Ingredients
- 2 C Canned Diced Tomatoes
- 2 C Tomato Sauce
- 1 C Water
- 1/2 C Diced Onion
- 1/2 C Diced Green Bell Pepper
- 2 Cloves Garlic, Chopped
- 1/4 C Chopped Fresh Parsley Leaves
- 1 1/2 tsp Italian Seasonings
- 1 1/2 tsp House Seasoning (Recipe Follows)
- 1 1/2 tsp Seasoned Salt
- 1 1/2 tsp Sugar
- 2 Bay Leaves
- 1 1/2 Pounds Ground Beef (48)
- 8 Ounces Angel Hair Pasta (or very thin spaghetti) (16)

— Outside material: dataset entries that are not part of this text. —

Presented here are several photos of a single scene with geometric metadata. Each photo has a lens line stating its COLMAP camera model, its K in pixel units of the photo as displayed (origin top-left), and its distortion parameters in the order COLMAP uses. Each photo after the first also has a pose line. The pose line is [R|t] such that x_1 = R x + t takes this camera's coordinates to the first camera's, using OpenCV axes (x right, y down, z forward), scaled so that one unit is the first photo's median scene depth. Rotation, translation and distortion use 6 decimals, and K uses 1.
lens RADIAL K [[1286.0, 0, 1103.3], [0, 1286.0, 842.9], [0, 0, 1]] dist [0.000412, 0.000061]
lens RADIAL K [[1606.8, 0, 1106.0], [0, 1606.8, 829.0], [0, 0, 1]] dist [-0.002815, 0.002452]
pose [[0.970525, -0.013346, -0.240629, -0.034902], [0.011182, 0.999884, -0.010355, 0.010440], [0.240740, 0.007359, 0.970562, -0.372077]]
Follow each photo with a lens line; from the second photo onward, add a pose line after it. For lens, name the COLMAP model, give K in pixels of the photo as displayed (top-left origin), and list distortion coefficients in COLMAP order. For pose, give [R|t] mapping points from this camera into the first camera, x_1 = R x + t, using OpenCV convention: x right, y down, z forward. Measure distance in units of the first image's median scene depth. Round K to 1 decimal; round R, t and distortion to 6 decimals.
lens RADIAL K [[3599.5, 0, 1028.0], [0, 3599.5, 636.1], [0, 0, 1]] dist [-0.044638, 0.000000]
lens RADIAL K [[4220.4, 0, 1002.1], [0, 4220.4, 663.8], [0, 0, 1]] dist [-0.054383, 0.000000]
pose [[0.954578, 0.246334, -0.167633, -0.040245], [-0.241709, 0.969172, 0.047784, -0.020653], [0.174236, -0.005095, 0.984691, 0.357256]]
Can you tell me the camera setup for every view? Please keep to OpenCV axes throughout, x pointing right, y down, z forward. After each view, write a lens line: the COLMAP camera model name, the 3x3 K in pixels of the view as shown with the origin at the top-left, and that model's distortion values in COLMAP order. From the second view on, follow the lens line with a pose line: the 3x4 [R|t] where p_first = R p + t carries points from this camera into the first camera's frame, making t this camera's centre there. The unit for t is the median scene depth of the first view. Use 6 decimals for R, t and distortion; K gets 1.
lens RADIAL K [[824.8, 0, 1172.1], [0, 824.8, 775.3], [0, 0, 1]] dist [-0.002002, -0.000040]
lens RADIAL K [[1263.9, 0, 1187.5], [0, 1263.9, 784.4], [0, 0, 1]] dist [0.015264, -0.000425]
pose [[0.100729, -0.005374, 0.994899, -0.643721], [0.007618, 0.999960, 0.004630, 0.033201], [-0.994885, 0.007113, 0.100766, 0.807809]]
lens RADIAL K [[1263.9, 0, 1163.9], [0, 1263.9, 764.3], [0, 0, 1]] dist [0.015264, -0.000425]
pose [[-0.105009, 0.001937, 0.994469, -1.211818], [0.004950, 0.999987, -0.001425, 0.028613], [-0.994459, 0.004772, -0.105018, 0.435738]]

- 1 C Grated Cheddar Cheese (12)
- 1 C Grated Monterey Jack Cheese (12)
- House Seasoning: (This is good on any meat as seasoning.)
- 1 cup salt
- 1/4 cup black pepper
- 1/4 cup garlic powder
- Mix ingredients together and store in an airtight container for up to 6 months. (This makes quite a bit. I would half or even quarter the recipe.)
Preparation
Step 1
In a stockpot combine the tomatoes, tomato sauce, water, onions, peppers, parsley, seasonings, sugar, and bay leaves. Bring to a boil over high heat. Reduce the heat; cover, and simmer for one hour. Cook and drain ground beef. Add beef to the sauce and simmer 20 more minutes. Cook the pasta according to the package directions.
Cover the bottom of a 13 by 9 casserole dish with some sauce. Add a layer of pasta and then a little less than 1/2 of each cheese; ½ the remaining sauce, rest of the pasta, most of the reserved cheese, and end with the last of the sauce. Bake at 350 degrees for 30 minutes.
Top the casserole with the remaining cheese, return it to the oven, and continue to cook until the cheese is melted and bubbly, about 5 more minutes. Let stand 5 to 10 minutes. Cut into squares before serving.